Esa serie cambió, verdaderamente, el destino de Torrente. Esa casa en la que le estuve viendo en Salamanca era consecuencia de las ganancias de la serie y de la literatura, pues él siempre fue un modesto profesor de Instituto de provincias, o eso decía él, y de derechos de autor entonces (y ahora) sólo vivían unos cuantos, y quizá ninguno en España. Él decía que escribía para que sus hijos tuvieran cosas; por ejemplo, dijo que se presentó al Planeta, que ganó, para comprarle un piano a su hijo Álvaro, que es un gran músico. Y así sucesivamente.
Tenía una gran ironía; era, como me dijo un día su amigo Darío Villanueva, un géminis en estado puro; eso le hizo a la vez cervantino y ferrolano, arraigado en su tierra, pero capaz del vuelo literario que le dio el aprendizaje de Cervantes y de otros clásicos. Un pintor amigo suyo, Felipe Criado, lo retrató en 1991 como un hombre duplicado, en el que un Torrente inquisitivo contempla cómo un Torrente meditabundo se toma un café en un bar de Salamanca. Ante ese retrato, que está en la fundación gallega que rinde homenaje a Torrente, José Saramago me dijo un día que un Gonzalo le estaba diciendo al otro: “¿Qué haces ahí, tomando café, en lugar de estar trabajando en casa?” Y Villanueva agregó: “Un Torrente le estará diciendo al otro: ´¿Qué haces que no estás escribiendo la segunda parte de La saga/fuga?´”

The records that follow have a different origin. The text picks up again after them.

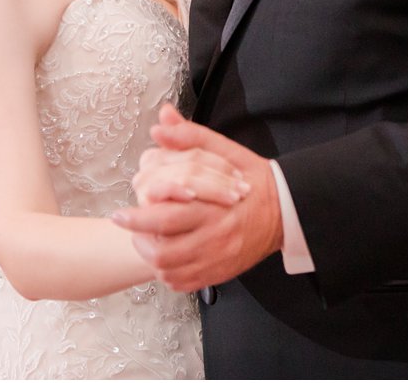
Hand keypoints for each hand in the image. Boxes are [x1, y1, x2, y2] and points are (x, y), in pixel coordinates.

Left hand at [111, 105, 282, 291]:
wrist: (286, 210)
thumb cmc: (252, 178)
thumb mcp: (224, 150)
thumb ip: (190, 136)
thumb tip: (161, 124)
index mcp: (211, 206)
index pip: (165, 218)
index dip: (137, 219)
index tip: (120, 214)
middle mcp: (214, 236)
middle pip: (164, 251)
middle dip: (138, 241)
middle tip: (129, 229)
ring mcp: (218, 258)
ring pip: (171, 271)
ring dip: (152, 258)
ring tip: (147, 242)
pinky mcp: (222, 272)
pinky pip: (186, 283)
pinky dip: (170, 275)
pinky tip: (167, 258)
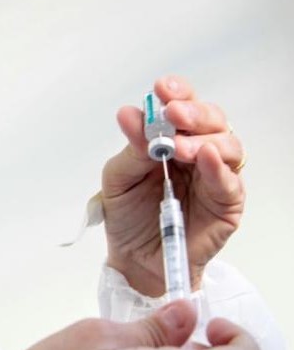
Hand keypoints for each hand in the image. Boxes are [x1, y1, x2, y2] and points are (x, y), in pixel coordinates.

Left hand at [102, 76, 244, 295]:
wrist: (134, 260)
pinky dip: (219, 168)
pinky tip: (205, 158)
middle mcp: (197, 154)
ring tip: (179, 146)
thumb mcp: (118, 178)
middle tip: (174, 113)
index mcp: (171, 140)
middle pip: (211, 121)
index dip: (177, 93)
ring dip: (204, 140)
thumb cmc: (128, 216)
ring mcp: (215, 178)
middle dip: (193, 112)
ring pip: (228, 146)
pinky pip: (230, 182)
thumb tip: (130, 114)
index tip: (162, 88)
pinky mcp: (226, 205)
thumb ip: (130, 148)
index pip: (182, 107)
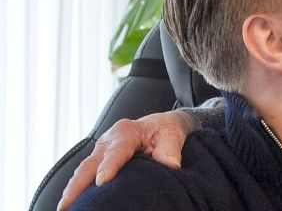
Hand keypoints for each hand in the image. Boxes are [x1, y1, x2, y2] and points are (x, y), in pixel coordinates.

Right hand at [57, 110, 196, 209]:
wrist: (160, 124)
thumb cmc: (165, 130)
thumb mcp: (172, 135)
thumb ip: (170, 149)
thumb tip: (171, 165)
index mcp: (126, 131)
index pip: (116, 152)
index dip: (108, 167)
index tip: (102, 182)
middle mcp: (108, 140)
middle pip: (89, 164)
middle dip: (76, 185)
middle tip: (67, 204)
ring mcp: (100, 150)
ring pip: (83, 171)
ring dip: (72, 190)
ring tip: (64, 209)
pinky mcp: (98, 158)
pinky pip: (85, 174)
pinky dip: (77, 188)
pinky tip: (73, 203)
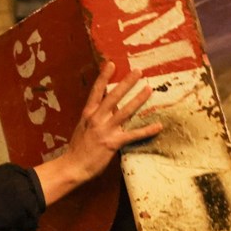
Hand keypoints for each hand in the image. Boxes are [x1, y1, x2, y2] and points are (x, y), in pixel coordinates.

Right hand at [34, 63, 161, 206]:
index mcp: (89, 113)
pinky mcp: (113, 143)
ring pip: (125, 111)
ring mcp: (105, 130)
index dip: (104, 76)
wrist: (73, 166)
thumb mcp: (83, 127)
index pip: (97, 91)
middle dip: (126, 83)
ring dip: (138, 100)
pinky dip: (147, 130)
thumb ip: (95, 116)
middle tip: (138, 71)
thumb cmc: (78, 148)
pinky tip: (158, 126)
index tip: (111, 64)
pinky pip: (133, 135)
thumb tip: (107, 106)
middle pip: (114, 96)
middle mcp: (97, 118)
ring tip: (148, 89)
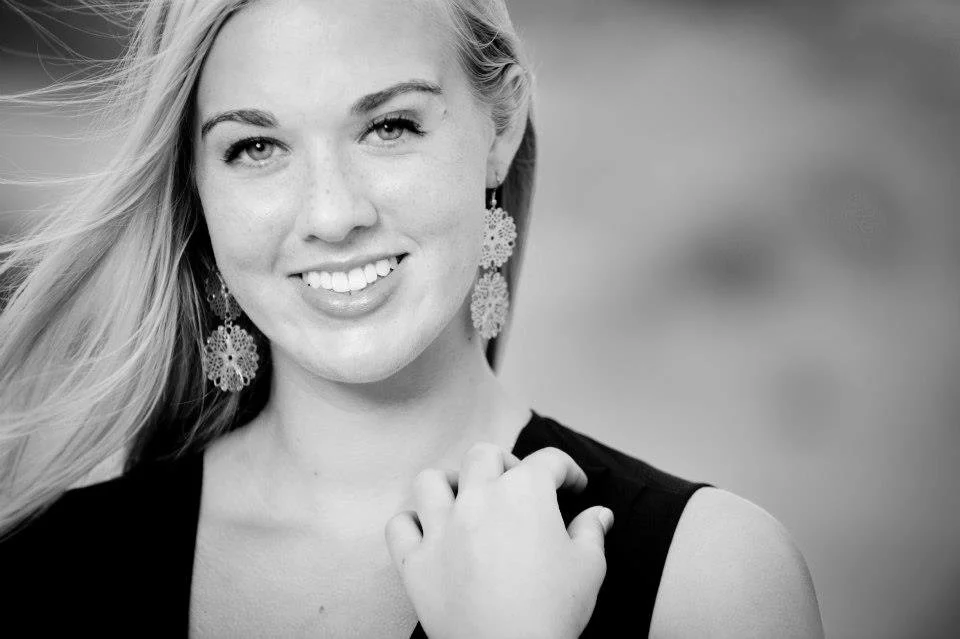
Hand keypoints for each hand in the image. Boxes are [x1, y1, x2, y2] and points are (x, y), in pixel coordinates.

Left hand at [385, 444, 613, 638]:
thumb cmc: (552, 613)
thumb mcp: (589, 567)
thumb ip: (591, 532)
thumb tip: (599, 515)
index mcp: (524, 493)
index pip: (548, 461)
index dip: (567, 470)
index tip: (574, 487)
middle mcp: (477, 499)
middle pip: (484, 455)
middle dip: (505, 462)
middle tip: (518, 485)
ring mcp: (441, 528)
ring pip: (432, 480)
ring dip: (450, 483)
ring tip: (465, 498)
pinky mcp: (415, 560)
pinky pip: (399, 525)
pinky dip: (412, 523)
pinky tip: (429, 531)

"Los gozos y las sombras cambió el destino comercial de los libros de Torrente Ballester gracias a la serie que produjo TVE, en la que Charo López tuvo un papel extraordinario, catapultó a Torrente a una fama que jamás tuvo otro escritor español de su tiempo hasta entonces"
El de verdad, no el pintado, el de carne y hueso, no decía nada de eso, en realidad; hablaba de cualquier cosa, y muy poco de sí mismo o de su obra. Tenía ironía también para él, se tachaba para salir rejuvenecido de la ausencia de vanidad. Esa ironía afilada se convertía en ternura en contacto con los amigos y con las tertulias; le vi muchas veces reír y sonreír y escuchar incansablemente en aquellos festines de palabras que se daba con Carlos Casares en Bayona, y le vi reír con ganas de la fatuidad de grandes escritores que en realidad le parecieron petimetres.
Pero ese día de Salamanca, cuando le pidió a Fernanda, esa generosa, inolvidable presencia, que me trajera una edición de Javier Mariño, para aliviar mi carencia de otro tiempo, ya Torrente hablaba y reía muy poco. Me fui de allí, de aquella casa cálida y grande, con la sensación de que poco tiempo iba a durar aquella inteligencia en la tierra. Murió unas semanas más tarde, ya en enero 1999, a los 89 años. La pálida, inexpugnable noticia de la muerte fue una herida que apartó de este mundo a uno de los escritores más fecundos y felices del siglo XX español.